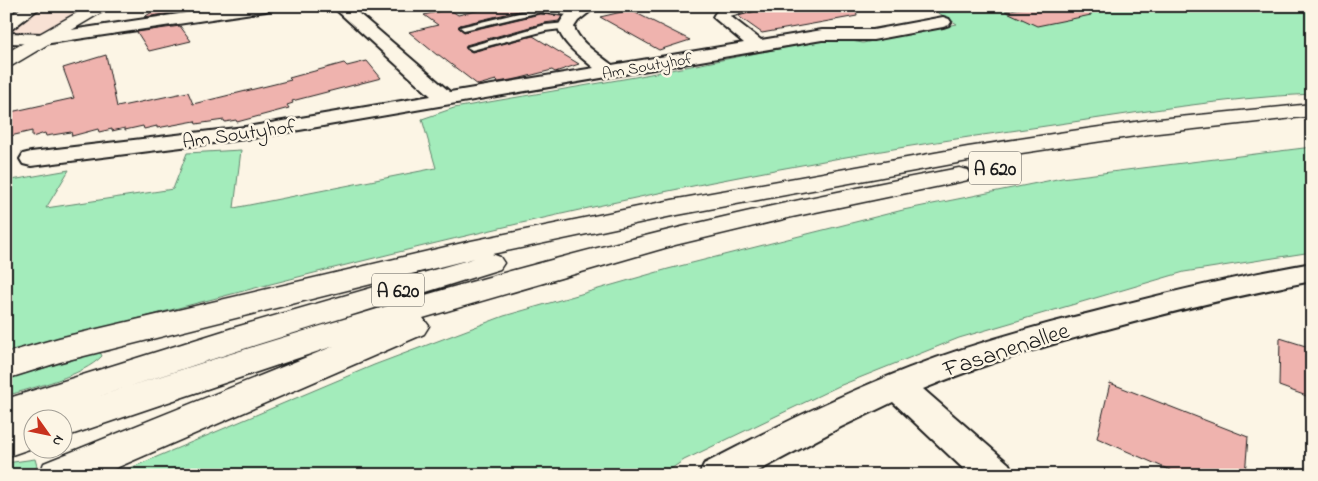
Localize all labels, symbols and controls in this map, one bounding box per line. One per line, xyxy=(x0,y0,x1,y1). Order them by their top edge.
street label: Am Soutyhof xyxy=(600,47,695,87)
street label: Am Soutyhof xyxy=(181,113,299,158)
road number: A 620 xyxy=(969,152,1021,184)
road number: A 620 xyxy=(372,274,424,306)
street label: Fasanenallee xyxy=(938,314,1075,389)
north arrow xyxy=(22,408,72,458)
text: N xyxy=(46,431,69,450)

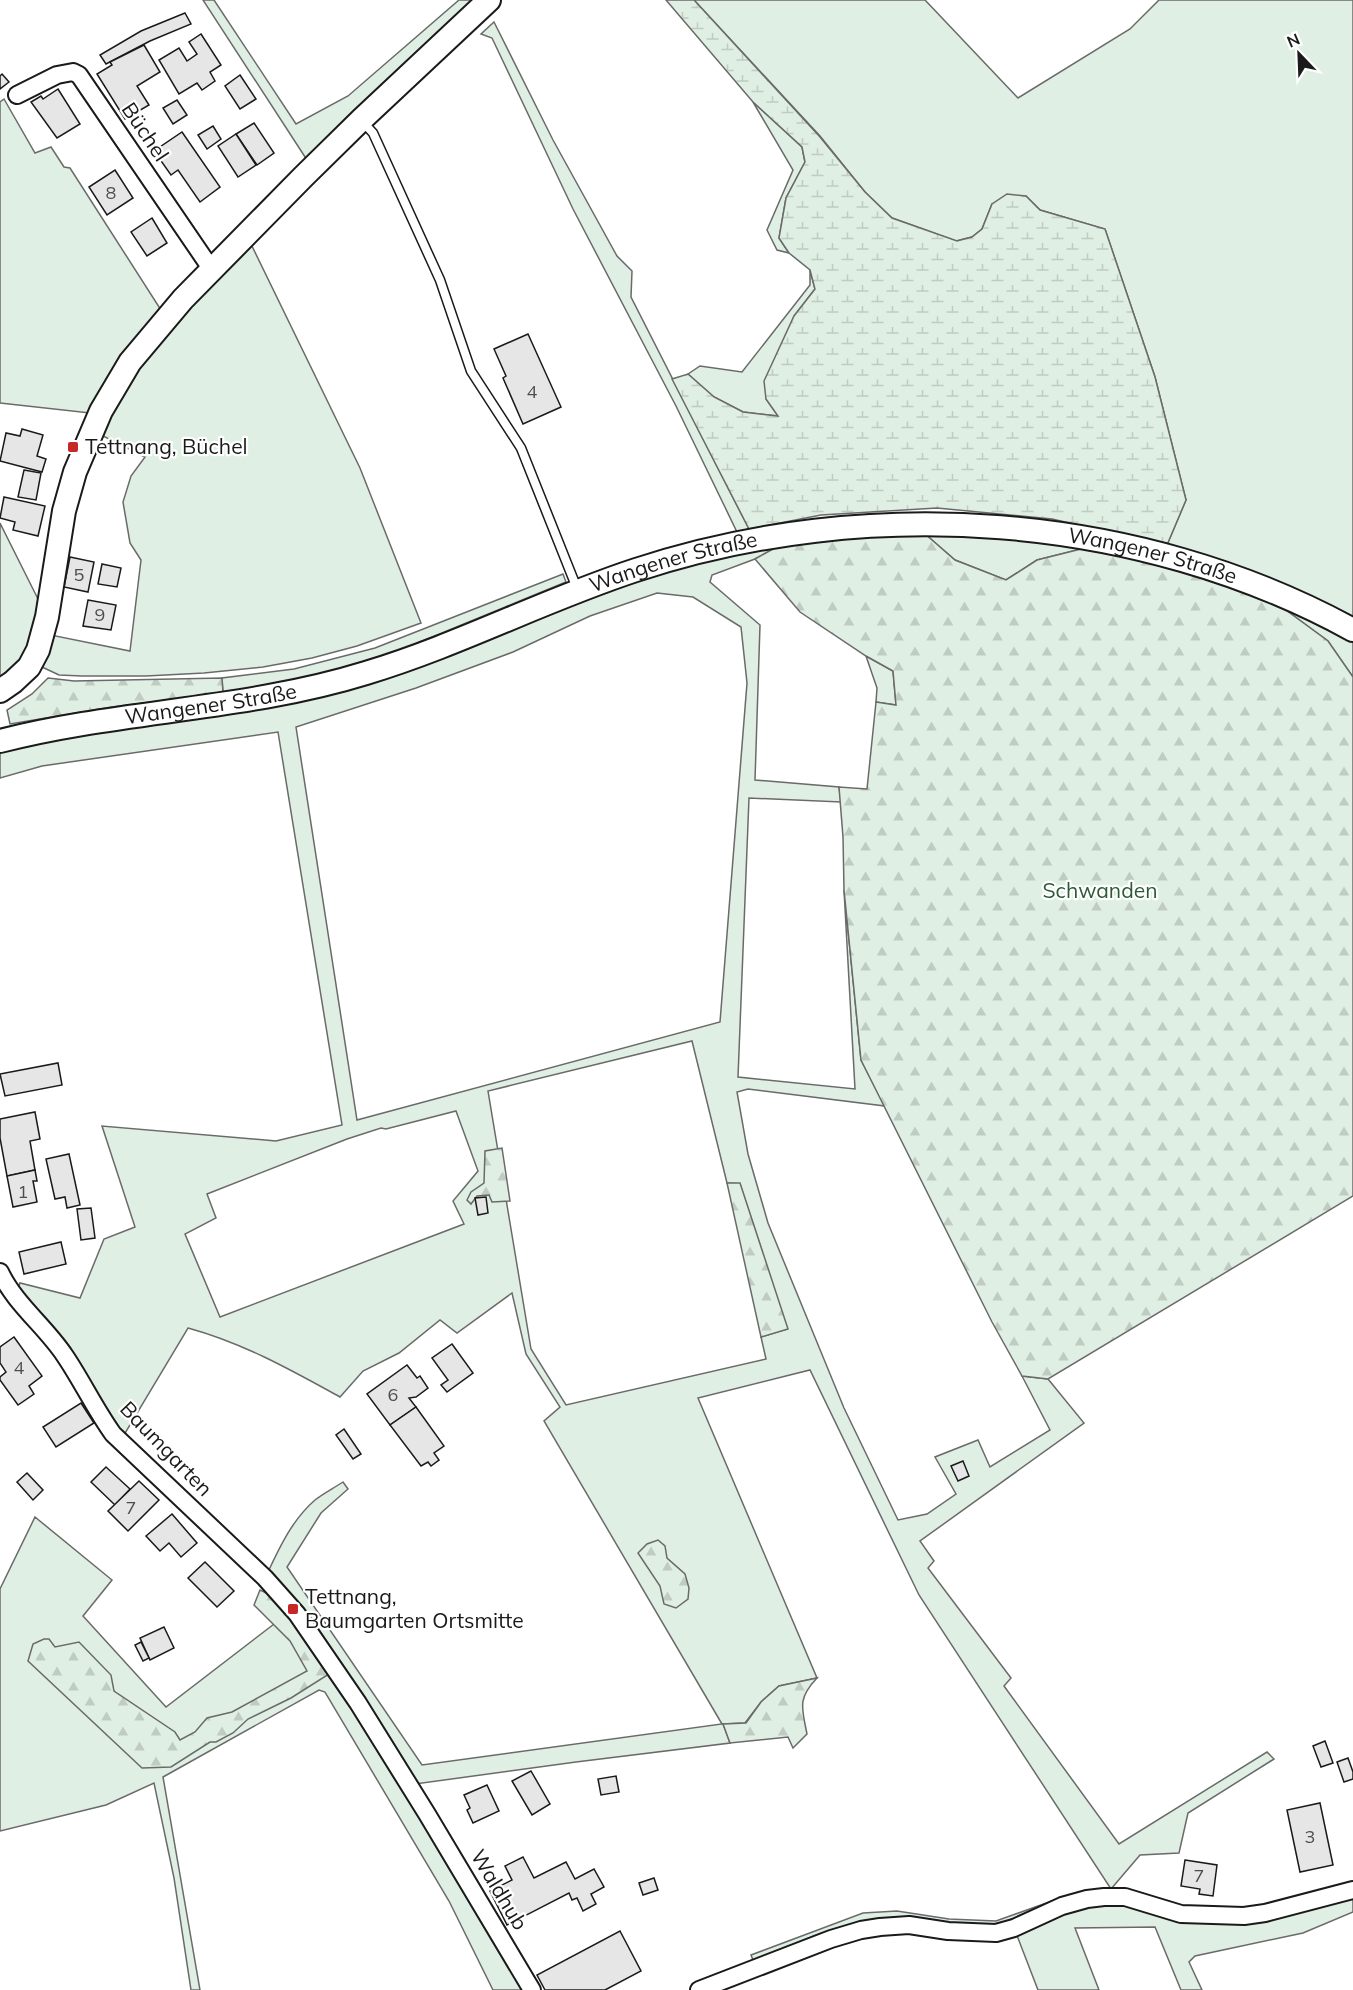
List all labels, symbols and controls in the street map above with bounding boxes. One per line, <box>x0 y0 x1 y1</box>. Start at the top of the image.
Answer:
north arrow <box>1269 24 1329 84</box>
text: N <box>1284 29 1303 52</box>
street label: Büchel <box>117 97 175 166</box>
house number: 8 <box>106 181 116 204</box>
house number: 4 <box>527 380 538 403</box>
place label: Tettnang, Büchel <box>85 433 248 459</box>
marker: Tettnang, Büchel <box>66 440 80 454</box>
street label: Wangener Straße <box>1066 521 1241 589</box>
street label: Wangener Straße <box>586 526 759 597</box>
house number: 5 <box>74 563 85 586</box>
house number: 9 <box>95 603 105 626</box>
street label: Wangener Straße <box>123 677 299 729</box>
park label: Schwanden <box>1043 877 1157 903</box>
house number: 1 <box>18 1180 28 1203</box>
house number: 4 <box>14 1356 25 1379</box>
house number: 6 <box>388 1383 398 1406</box>
street label: Baumgarten <box>115 1395 218 1501</box>
house number: 7 <box>126 1496 136 1519</box>
place label: Tettnang, Baumgarten Ortsmitte <box>305 1583 524 1633</box>
marker: Tettnang, Baumgarten Ortsmitte <box>286 1602 300 1616</box>
house number: 3 <box>1305 1825 1315 1848</box>
street label: Waldhub <box>466 1844 534 1934</box>
house number: 7 <box>1194 1864 1204 1887</box>

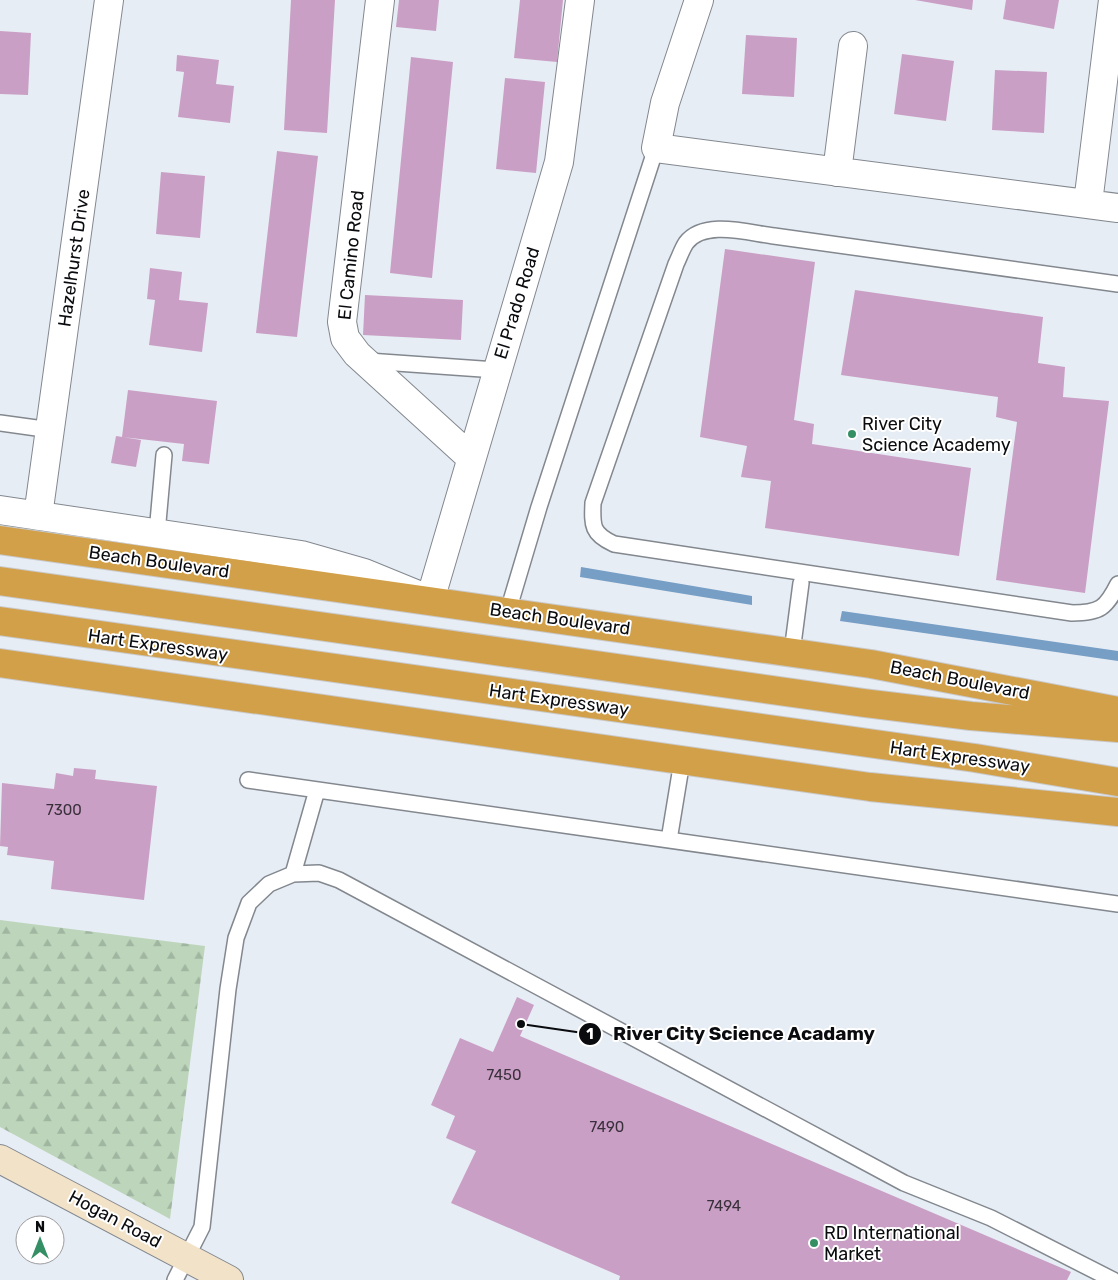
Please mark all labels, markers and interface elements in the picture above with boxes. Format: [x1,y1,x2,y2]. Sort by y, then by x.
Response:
street label: Hazelhurst Drive [53,188,95,328]
street label: El Camino Road [333,189,369,321]
street label: El Prado Road [490,244,544,362]
place label: River City Science Academy [862,413,1011,456]
marker: River City Science Academy [846,428,858,440]
street label: Beach Boulevard [87,541,231,583]
street label: Beach Boulevard [488,598,632,640]
street label: Hart Expressway [87,624,229,666]
street label: Beach Boulevard [888,656,1032,704]
street label: Hart Expressway [488,679,630,721]
street label: Hart Expressway [889,736,1031,778]
house number: 7300 [46,801,82,819]
callout: River City Science Acadamy [578,1017,886,1051]
text: River City Science Acadamy [613,1022,876,1045]
text: 1 [586,1025,594,1043]
house number: 7450 [487,1066,521,1084]
house number: 7490 [590,1118,624,1136]
street label: Hogan Road [65,1185,165,1253]
house number: 7494 [707,1197,741,1215]
north arrow [15,1215,65,1265]
text: N [35,1219,45,1236]
place label: RD International Market [824,1222,960,1265]
marker: RD International Market [808,1237,820,1249]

************

#### [What you are asked to do]
An exact copy of every line above, minus the pictures, is the required output.

#### [Your response]
Localize all labels, symbols and controls in this map, one bounding box per line. One per line, xyxy=(x0,y0,x1,y1). Order them by their top edge.
street label: Am Soutyhof xyxy=(600,47,695,87)
street label: Am Soutyhof xyxy=(181,113,299,158)
road number: A 620 xyxy=(969,152,1021,184)
road number: A 620 xyxy=(372,274,424,306)
street label: Fasanenallee xyxy=(938,314,1075,389)
north arrow xyxy=(22,408,72,458)
text: N xyxy=(46,431,69,450)

List all labels, symbols and controls in the street map above with bounding boxes. One per line, <box>x0 y0 x1 y1</box>. Start at the top of the image.
Answer:
north arrow <box>1269 24 1329 84</box>
text: N <box>1284 29 1303 52</box>
street label: Büchel <box>117 97 175 166</box>
house number: 8 <box>106 181 116 204</box>
house number: 4 <box>527 380 538 403</box>
place label: Tettnang, Büchel <box>85 433 248 459</box>
marker: Tettnang, Büchel <box>66 440 80 454</box>
street label: Wangener Straße <box>1066 521 1241 589</box>
street label: Wangener Straße <box>586 526 759 597</box>
house number: 5 <box>74 563 85 586</box>
house number: 9 <box>95 603 105 626</box>
street label: Wangener Straße <box>123 677 299 729</box>
park label: Schwanden <box>1043 877 1157 903</box>
house number: 1 <box>18 1180 28 1203</box>
house number: 4 <box>14 1356 25 1379</box>
house number: 6 <box>388 1383 398 1406</box>
street label: Baumgarten <box>115 1395 218 1501</box>
house number: 7 <box>126 1496 136 1519</box>
place label: Tettnang, Baumgarten Ortsmitte <box>305 1583 524 1633</box>
marker: Tettnang, Baumgarten Ortsmitte <box>286 1602 300 1616</box>
house number: 3 <box>1305 1825 1315 1848</box>
street label: Waldhub <box>466 1844 534 1934</box>
house number: 7 <box>1194 1864 1204 1887</box>

Please mark all labels, markers and interface elements in the picture above with boxes. Format: [x1,y1,x2,y2]. Sort by y, then by x.
Response:
street label: Hazelhurst Drive [53,188,95,328]
street label: El Camino Road [333,189,369,321]
street label: El Prado Road [490,244,544,362]
place label: River City Science Academy [862,413,1011,456]
marker: River City Science Academy [846,428,858,440]
street label: Beach Boulevard [87,541,231,583]
street label: Beach Boulevard [488,598,632,640]
street label: Hart Expressway [87,624,229,666]
street label: Beach Boulevard [888,656,1032,704]
street label: Hart Expressway [488,679,630,721]
street label: Hart Expressway [889,736,1031,778]
house number: 7300 [46,801,82,819]
callout: River City Science Acadamy [578,1017,886,1051]
text: River City Science Acadamy [613,1022,876,1045]
text: 1 [586,1025,594,1043]
house number: 7450 [487,1066,521,1084]
house number: 7490 [590,1118,624,1136]
street label: Hogan Road [65,1185,165,1253]
house number: 7494 [707,1197,741,1215]
north arrow [15,1215,65,1265]
text: N [35,1219,45,1236]
place label: RD International Market [824,1222,960,1265]
marker: RD International Market [808,1237,820,1249]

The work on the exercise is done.